TASKS TO CARRY OUT:
1. Using the passage on Pacific weather and climate cycles, explain in one to three sentences why the water of the Peru Current is cold.
2. State whether each statement agrees with the passage on Pacific weather and climate cycles. Answer yes or no for each, and quote the words of the passage that decide it.
(a) Under the Southern Oscillation, above-average pressure in Darwin goes with below-average pressure in Tahiti.
(b) The warm El Nino stream flows north along the coast of Peru.
(c) The passage links high pressures with storms and rain.
3. Please carry on the passage about Pacific weather and climate cycles from the point where it stops.

SUPPLIED TEXT:

There is a growing awareness of cyclic phenomena in matters of weather and climate in the Pacific. You may come across references in the literature to the 'El Nino' effect and/or the 'Southern Oscillation'. The two are related: the Southern Oscillation is an 'observed regularity', viz, that when mean air pressure over a period is above average in Darwin, it will be below average in Tahiti, and vice versa. Low pressures are associated with storms and rain; high pressures with droughts. When pressure is lower than usual over the eastern Pacific, there is a higher likelihood of the 'El Nino' phenomenon occurring along the coast of Peru. This is the appearance of a narrow stream of warm water moving south along the coast, inside the north-moving Peru Current. The latter is a cold current, driven by the off-shore S.E.Trade winds, its coldness reinforced by the up-welling of cold water from well below the surface, to replace the water moving off-shore. The up-welling brings nutrients up into the euphotic zone (i.e. the layers penetrated by sunlight) where they can be used by phytoplankton, which in turn are grazed by the zooplankton, on which fish feed. The Peru Current was formerly one of the great fishing grounds of the world, and its fish were also food for a large population of seabirds, who nested on rocky islands along this desert coast, depositing guano that accumulated over centuries to become a 'resource', exploited in the nineteenth century. An incursion of the Equatorial Countercurrent along the coast - an 'El Nino' event, because it typically happened about Christmas time - brought rain to the desert and the guano islands, while the warm water killed the fish, which starved the seabirds. In the same southern summer, Australia was likely to be having a drought. In the majority of years, with no El Nino, the wet season in northern Australia would be as it usually was. This complex interrelationship is being closely studied, as an aid to long range forecasting, and the meteorology of the Pacific is coming to be better understood. Sea surface temperatures - which, when high, are associated with the development of hurricanes - are now monitored from satellite information.

SOURCE MATERIAL:
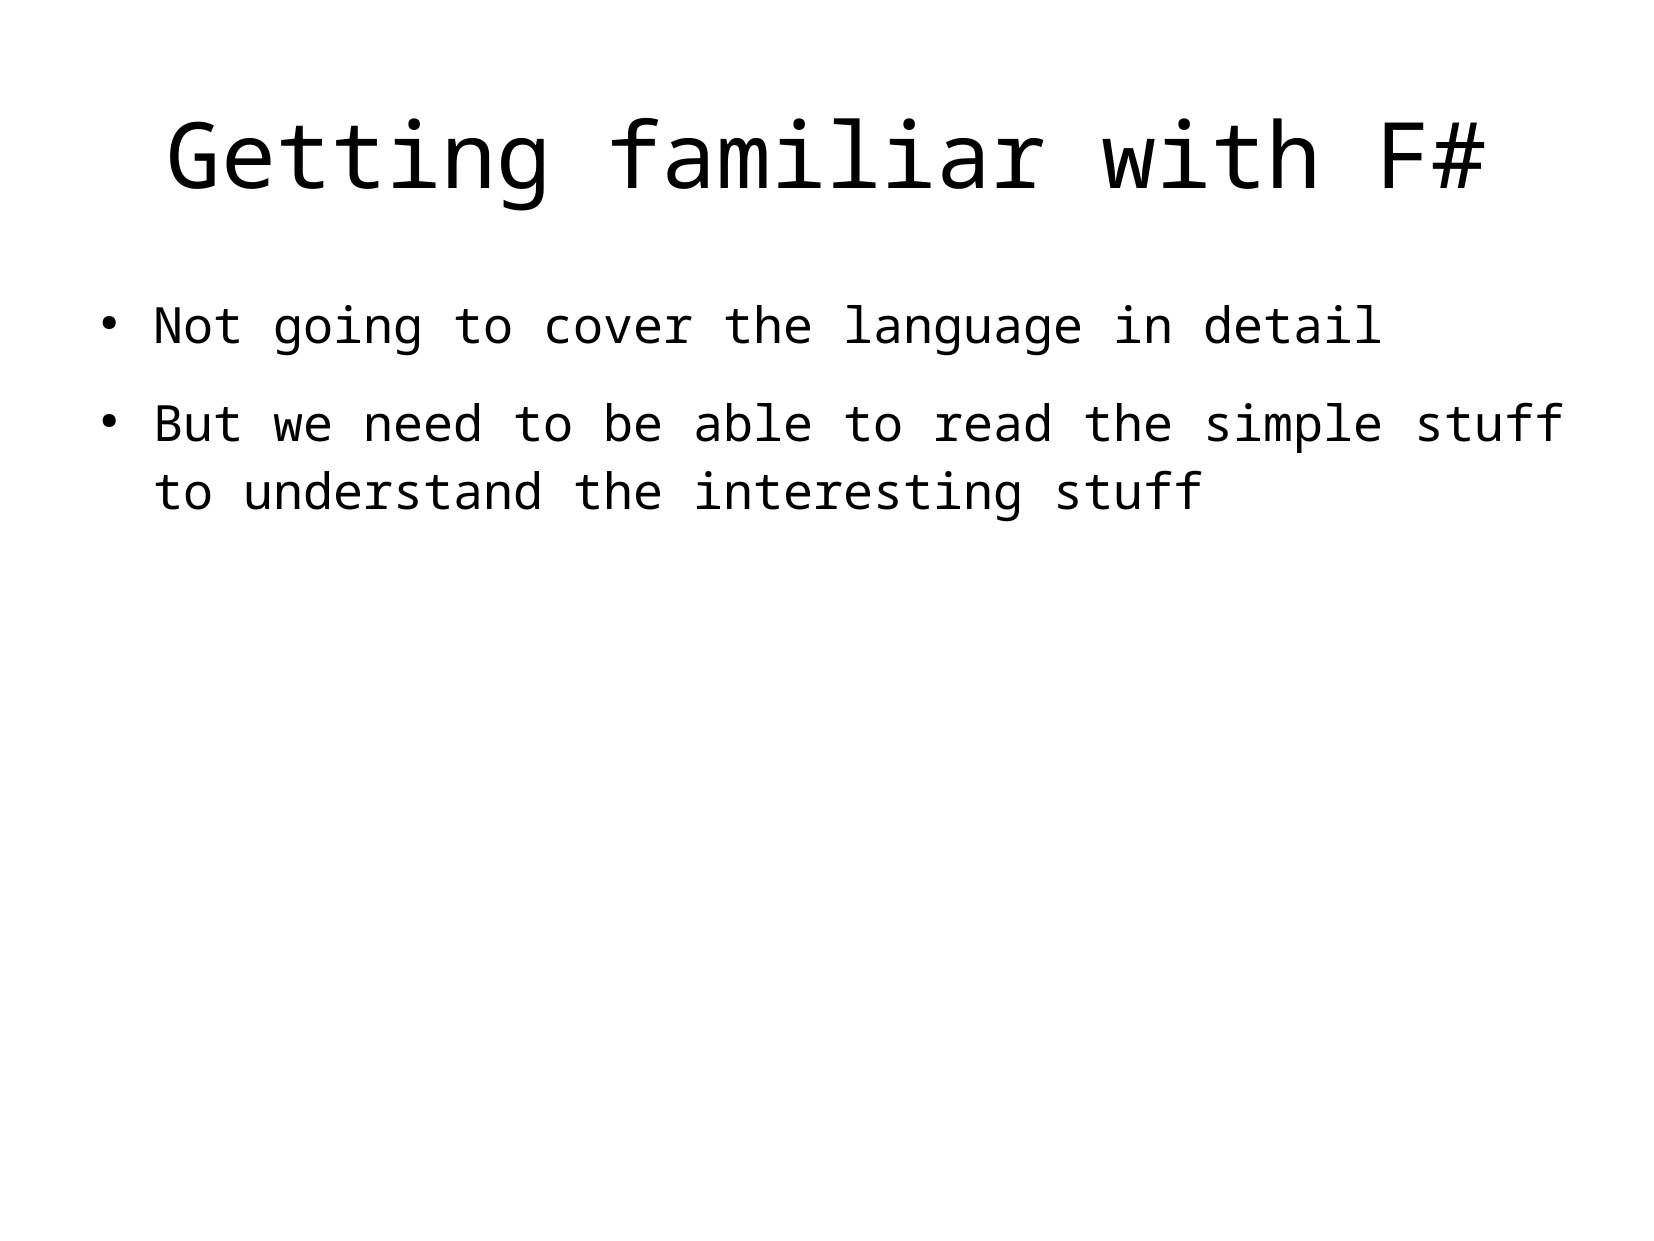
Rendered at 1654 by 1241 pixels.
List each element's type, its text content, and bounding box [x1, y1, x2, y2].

list Not going to cover the language in detail But we need to be able to read the simple stuff to understand the interesting stuff [82, 290, 1571, 1010]
title Getting familiar with F# [82, 49, 1571, 257]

OUTPUTS IN ORDER:
1. The off-shore S.E. Trade winds drive the Peru Current and push surface water away from the coast. Cold water wells up from well below the surface to replace it, which reinforces the current's coldness.

2.
(a) Yes: "when mean air pressure over a period is above average in Darwin, it will be below average in Tahiti"
(b) No: "This is the appearance of a narrow stream of warm water moving south along the coast"
(c) No: "Low pressures are associated with storms and rain; high pressures with droughts."

3.
The 'greenhouse effect', in which increases in the carbon dioxide content of the atmosphere impedes the escape of long-wave radiation from the earth, thus raising air temperatures, holds serious threats for the inhabitants of the low islands of the Pacific (and other oceans). A rise of only a few degrees is thought to be enough to melt the Antarctic and Greenland icecaps, releasing enough water to raise sea levels all over the world by many metres. Increased storminess is another probable consequence of the rise in temperatures. The prospects for island dwellers, as for the inhabitants of coastal lowlands everywhere, are undeniably gloomy. Experts are divided on whether or not the greenhouse effect is already beginning to be felt. Unfortunately, one can only distinguish between a fluctuation and a new trend with hindsight!
Minerals.

Other than phosphate rock - fossil guano - the mineral resources of the area are confined to the continental islands of Melanesia. They include gold in PNG and Fiji, copper on Bougainville, and nickel and chrome on New Caledonia. There may well be undiscovered resources in the forested highlands of the larger islands, just as there may be resources of oil and/or natural gas in inland or off-shore fields. The importance of imports of petroleum products to island communities so dependent on transport by sea and air is such that a rise in world prices could be a crippling blow to small communities not well endowed with exportable commodities.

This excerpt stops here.